Schedule IV (CIV) Substances
The controlled substances in this schedule have an abuse potential and dependence liability less than those listed in CIII and have an accepted medical use in the U.S. They include such drugs as: barbital, phenobarbital, methylphenobarbital, chloral hydrate, ethchlorvynol (Placidyl), ethinamate, (Valmid), paraldehyde, methohexital, fenfluramine, diethylproprion, phentermine, chlordiazepoxide (Librium), diazepam (Valium), oxazepam (Serax), clorazepate (Tranxene), flurazepam (Dalmane), lorazepam (Ativan), alprazolam (Xanax), temazepam (Restoril), triazolam (Halcion), mebutamate, dextropropoxyphene (Darvon), and petazocine (Talwin).

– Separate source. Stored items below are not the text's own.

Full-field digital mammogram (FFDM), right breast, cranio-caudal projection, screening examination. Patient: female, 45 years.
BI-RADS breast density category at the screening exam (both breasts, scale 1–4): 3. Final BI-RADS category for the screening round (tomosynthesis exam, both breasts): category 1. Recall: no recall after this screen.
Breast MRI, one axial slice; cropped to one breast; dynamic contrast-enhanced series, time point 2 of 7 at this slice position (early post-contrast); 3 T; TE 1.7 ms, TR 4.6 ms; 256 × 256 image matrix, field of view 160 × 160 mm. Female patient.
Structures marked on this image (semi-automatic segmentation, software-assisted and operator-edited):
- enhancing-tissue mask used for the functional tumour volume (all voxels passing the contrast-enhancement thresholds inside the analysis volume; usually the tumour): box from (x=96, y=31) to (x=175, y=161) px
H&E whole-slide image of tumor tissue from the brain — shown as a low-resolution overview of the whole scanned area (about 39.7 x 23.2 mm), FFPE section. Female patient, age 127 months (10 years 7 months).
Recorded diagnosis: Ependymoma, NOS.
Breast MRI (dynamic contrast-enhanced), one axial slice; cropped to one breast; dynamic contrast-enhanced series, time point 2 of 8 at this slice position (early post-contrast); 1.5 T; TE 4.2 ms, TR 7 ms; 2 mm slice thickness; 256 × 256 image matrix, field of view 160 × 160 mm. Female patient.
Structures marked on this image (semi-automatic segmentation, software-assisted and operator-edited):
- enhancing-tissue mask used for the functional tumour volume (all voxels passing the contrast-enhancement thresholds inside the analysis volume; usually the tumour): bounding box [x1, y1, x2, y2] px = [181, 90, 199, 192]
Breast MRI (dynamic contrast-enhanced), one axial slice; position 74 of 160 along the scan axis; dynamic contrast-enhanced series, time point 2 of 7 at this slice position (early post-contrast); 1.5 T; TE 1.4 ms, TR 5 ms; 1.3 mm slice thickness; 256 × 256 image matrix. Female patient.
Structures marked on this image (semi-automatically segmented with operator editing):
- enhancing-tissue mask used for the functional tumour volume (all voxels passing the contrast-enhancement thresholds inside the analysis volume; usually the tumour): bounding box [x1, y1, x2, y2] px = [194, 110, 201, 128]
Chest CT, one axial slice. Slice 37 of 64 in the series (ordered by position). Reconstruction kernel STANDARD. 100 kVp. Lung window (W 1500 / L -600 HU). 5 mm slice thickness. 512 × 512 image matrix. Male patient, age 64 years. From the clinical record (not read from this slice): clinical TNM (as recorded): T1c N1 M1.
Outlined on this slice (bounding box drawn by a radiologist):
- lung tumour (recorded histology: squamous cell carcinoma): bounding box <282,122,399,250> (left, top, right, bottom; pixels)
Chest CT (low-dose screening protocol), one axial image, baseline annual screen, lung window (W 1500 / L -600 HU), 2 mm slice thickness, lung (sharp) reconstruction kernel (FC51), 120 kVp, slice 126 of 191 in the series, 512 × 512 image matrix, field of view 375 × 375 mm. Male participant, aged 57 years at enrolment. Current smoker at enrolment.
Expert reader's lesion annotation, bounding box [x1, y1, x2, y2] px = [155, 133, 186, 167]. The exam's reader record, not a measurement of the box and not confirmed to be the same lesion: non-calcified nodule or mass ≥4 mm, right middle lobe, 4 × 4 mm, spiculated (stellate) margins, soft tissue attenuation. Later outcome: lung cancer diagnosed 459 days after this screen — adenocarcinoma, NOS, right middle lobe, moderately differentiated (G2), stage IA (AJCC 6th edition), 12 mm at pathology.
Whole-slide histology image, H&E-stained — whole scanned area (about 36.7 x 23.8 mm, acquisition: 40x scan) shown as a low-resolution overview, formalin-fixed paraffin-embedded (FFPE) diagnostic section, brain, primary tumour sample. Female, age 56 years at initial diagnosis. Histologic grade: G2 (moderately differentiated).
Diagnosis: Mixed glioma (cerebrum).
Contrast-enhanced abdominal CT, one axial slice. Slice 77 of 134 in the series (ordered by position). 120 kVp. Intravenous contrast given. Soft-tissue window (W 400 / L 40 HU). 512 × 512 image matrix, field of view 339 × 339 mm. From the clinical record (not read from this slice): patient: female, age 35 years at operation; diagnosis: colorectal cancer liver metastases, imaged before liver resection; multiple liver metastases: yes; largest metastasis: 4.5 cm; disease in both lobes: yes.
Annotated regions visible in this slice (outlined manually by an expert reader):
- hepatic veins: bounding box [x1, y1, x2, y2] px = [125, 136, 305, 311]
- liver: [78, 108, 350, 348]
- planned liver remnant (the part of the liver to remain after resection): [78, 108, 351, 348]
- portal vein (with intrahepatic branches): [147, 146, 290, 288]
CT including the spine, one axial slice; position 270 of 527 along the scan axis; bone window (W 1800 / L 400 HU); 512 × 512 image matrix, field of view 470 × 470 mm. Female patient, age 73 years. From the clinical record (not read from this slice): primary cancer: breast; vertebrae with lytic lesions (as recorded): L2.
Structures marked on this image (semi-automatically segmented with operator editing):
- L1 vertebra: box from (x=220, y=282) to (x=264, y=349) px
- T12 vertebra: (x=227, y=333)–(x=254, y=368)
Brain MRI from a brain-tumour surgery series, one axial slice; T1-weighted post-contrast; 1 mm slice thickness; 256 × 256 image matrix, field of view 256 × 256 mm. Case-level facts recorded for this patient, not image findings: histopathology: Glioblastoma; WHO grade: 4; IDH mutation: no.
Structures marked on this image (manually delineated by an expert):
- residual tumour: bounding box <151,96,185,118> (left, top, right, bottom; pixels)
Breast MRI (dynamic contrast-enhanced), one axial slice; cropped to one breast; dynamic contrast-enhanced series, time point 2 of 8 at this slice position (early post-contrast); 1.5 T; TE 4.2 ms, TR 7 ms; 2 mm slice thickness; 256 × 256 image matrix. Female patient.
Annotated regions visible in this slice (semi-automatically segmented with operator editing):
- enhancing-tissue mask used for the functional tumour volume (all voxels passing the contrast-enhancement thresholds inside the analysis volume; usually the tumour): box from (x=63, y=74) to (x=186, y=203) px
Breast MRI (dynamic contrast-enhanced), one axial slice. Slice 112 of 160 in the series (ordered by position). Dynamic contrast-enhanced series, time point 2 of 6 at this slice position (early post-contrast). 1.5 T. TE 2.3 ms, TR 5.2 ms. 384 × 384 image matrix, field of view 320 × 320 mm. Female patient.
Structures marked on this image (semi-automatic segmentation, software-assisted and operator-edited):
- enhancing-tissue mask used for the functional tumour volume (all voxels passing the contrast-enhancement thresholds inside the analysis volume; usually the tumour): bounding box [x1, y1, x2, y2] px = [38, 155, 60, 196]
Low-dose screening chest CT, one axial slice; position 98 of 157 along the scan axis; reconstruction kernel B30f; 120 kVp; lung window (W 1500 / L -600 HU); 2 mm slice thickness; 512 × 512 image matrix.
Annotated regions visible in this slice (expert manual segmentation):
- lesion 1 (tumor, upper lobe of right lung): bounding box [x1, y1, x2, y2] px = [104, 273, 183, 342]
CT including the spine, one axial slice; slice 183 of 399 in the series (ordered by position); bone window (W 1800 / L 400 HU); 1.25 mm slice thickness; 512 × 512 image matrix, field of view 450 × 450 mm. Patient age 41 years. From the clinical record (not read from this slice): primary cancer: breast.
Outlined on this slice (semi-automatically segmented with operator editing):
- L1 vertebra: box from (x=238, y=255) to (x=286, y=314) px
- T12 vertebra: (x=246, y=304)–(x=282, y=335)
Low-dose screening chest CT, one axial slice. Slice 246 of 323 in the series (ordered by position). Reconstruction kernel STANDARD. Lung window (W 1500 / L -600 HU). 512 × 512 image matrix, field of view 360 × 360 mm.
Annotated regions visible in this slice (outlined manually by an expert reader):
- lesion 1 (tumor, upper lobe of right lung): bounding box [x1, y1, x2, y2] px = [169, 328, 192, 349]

Schedule V (CV) Substances
The controlled substances in this schedule have an abuse potential and dependence liability less than those listed in CIV and have an accepted medical use in the U.S. They are often available without prescription, and include preparations containing limited quantities of certain narcotic drugs generally for antitussive and antidiarrheal purposes. Buprenorphine is also a CV drug.
1. Examples of trademark products appear in parentheses. Scheduling applies to all similar drug products of all other pharmaceutical manufactures within each generic drug classification.